Chavez, who says he is a Catholic and whose popularity is high in opinion polls, says the bishops are siding with the rich against him.
He said on Sunday that if Christ was alive today he would be a "radical socialist" and back his policies to use oil wealth to finance health and education for the poor. He says Venezuela's Catholic hierarchy supported a brief coup against him in 2002.
Luckert said the Church did not seek to topple Chavez. "But what I want the president and his team to understand is that there are things that are not working well and should be corrected for the good of the nation," he said.
"If you disagree with the government, you are immediately dismissed ... as a coup-monger, a terrorist," Luckert said.O contraire, your excellency. Mr. Chavez has certainly not forgotten his history. He lives it anew. As a one-time revolutionary, he believes that any dissent from his rule means another revolution brews. Considering that a recent Coup failed to oust him, he sees rebellion in every criticism of his increasingly autocratic and socialistic rule.
He recalled that Chavez had himself led a failed coup attempt six years before he won a 1998 election.
"He calls everyone a coup-monger and forgets his own history," Luckert said. Chavez was attending a summit of Andean leaders in Lima, Peru, on Monday.
It's fascinating: The more things change, the more they stay the same. One of the earliest struggles in early Church history, once the Church entered the early Middle Ages, involved conflicts of authority between Clergy and Laity.
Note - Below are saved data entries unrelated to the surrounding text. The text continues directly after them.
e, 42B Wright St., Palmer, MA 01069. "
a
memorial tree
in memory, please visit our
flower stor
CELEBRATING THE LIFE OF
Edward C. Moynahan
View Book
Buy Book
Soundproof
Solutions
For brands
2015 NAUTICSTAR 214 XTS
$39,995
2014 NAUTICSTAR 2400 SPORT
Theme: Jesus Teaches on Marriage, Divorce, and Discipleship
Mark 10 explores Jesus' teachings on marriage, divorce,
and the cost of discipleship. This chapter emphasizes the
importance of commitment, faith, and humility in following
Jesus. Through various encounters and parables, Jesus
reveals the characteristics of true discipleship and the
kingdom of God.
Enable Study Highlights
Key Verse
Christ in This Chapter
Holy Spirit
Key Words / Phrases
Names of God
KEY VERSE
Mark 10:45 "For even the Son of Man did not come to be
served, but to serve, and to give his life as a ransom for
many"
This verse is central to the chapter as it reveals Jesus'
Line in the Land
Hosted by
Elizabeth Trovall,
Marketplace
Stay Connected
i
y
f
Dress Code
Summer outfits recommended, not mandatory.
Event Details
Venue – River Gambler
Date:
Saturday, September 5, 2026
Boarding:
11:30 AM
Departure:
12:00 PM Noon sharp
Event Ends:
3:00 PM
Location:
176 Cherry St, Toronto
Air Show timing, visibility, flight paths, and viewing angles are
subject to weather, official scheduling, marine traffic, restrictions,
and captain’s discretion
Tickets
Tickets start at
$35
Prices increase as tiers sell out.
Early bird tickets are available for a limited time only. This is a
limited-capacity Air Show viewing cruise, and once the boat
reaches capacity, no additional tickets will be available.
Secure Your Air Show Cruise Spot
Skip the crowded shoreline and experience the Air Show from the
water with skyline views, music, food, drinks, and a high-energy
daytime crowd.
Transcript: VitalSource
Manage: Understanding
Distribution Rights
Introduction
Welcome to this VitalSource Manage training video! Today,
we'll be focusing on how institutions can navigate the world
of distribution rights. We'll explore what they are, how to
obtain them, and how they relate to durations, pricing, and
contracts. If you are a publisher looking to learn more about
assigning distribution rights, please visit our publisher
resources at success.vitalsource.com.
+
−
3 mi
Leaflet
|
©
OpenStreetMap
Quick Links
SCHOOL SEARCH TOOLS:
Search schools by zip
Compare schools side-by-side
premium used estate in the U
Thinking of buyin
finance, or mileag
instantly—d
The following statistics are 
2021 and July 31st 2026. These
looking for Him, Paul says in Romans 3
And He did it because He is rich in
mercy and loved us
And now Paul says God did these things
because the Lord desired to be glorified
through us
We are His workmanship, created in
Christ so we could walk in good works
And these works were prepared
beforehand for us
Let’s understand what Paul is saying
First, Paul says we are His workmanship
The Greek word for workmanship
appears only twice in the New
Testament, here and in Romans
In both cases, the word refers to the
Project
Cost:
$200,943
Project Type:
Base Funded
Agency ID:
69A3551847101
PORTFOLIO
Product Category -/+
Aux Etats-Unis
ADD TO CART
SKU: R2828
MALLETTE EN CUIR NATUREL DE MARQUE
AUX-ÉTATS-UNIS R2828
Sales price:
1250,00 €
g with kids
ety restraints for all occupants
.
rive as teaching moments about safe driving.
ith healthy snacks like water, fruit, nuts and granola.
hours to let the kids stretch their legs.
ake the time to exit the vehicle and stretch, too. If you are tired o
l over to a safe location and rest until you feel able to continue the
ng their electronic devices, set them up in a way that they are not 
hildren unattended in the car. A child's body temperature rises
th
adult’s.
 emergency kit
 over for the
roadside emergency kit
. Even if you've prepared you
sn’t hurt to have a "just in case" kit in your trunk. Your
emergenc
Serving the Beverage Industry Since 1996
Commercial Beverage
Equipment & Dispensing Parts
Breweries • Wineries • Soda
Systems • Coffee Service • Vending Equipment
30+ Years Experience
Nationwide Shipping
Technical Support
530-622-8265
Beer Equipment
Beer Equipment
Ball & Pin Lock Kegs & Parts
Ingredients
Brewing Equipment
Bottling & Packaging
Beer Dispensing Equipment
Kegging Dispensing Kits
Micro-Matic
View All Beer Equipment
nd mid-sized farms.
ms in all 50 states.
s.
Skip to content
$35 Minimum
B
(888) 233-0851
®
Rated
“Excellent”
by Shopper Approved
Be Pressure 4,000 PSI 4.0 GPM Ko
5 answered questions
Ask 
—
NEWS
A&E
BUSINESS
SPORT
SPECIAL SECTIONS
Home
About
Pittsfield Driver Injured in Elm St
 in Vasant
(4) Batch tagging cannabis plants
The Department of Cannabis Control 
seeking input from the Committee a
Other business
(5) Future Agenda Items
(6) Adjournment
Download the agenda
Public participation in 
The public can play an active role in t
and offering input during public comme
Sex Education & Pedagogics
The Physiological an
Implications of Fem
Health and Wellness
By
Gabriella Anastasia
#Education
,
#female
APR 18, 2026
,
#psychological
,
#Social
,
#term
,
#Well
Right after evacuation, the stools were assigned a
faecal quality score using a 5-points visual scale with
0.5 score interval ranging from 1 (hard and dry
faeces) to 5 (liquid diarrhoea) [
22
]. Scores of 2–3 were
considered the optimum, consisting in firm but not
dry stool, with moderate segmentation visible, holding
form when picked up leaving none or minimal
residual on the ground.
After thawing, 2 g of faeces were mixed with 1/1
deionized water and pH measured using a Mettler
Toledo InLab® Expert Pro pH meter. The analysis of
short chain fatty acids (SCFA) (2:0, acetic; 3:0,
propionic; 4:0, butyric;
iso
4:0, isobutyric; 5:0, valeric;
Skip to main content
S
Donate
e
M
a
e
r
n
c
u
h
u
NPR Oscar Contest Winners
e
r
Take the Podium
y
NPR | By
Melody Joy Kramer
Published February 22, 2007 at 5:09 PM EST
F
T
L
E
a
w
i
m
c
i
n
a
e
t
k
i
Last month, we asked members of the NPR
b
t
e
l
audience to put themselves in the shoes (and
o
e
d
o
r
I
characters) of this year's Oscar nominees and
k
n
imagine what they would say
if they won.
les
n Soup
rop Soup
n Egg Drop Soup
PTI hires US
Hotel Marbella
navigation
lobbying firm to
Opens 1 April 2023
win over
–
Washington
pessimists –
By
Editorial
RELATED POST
Early Monarchs struggled with Popes over the appointment of Bishops and the juristiction of the Church within the rule of their kingdoms. Today, President Chavez attempts to usurp the perogative of the Bishops while claiming that they infringe on his administration. Only the Bishops and the Pope have the teaching authority that Christ bestowed on them to declare authoritatively what Jesus would do. Mr. Chavez can claim whatever he wants. Catholic Social Teaching denies his assertions about Christ's approval for his socialism. As to his belief that the Bishops have "sided with the rich", well, he sees criticism as the warm-up to revolution. Since he has tried to rule without the consent of the people before, he assumes others will do the same. He projects his own paradigm on others and then acts accordingly.
The true victims of his meglomania are not the disparaged Cardinal or the besmurched Bishops. The people of Venezuela suffer for Mr. Chavez' delusions of grandeur. If he truly cared for the welfare of his people, he would cease antagonizing those factions of his society that have something positive to contribute, even if it doesn't suit his socialist tastes. He may well be South America's new Castro, oblivious to the failure of Stalinist communism but not to the personal aggrandizement of dictatorship. The Bishops of the Catholic Church in Venezuela speak as prophets with steel in their spines. Mr. Chavez would do well to listen to them.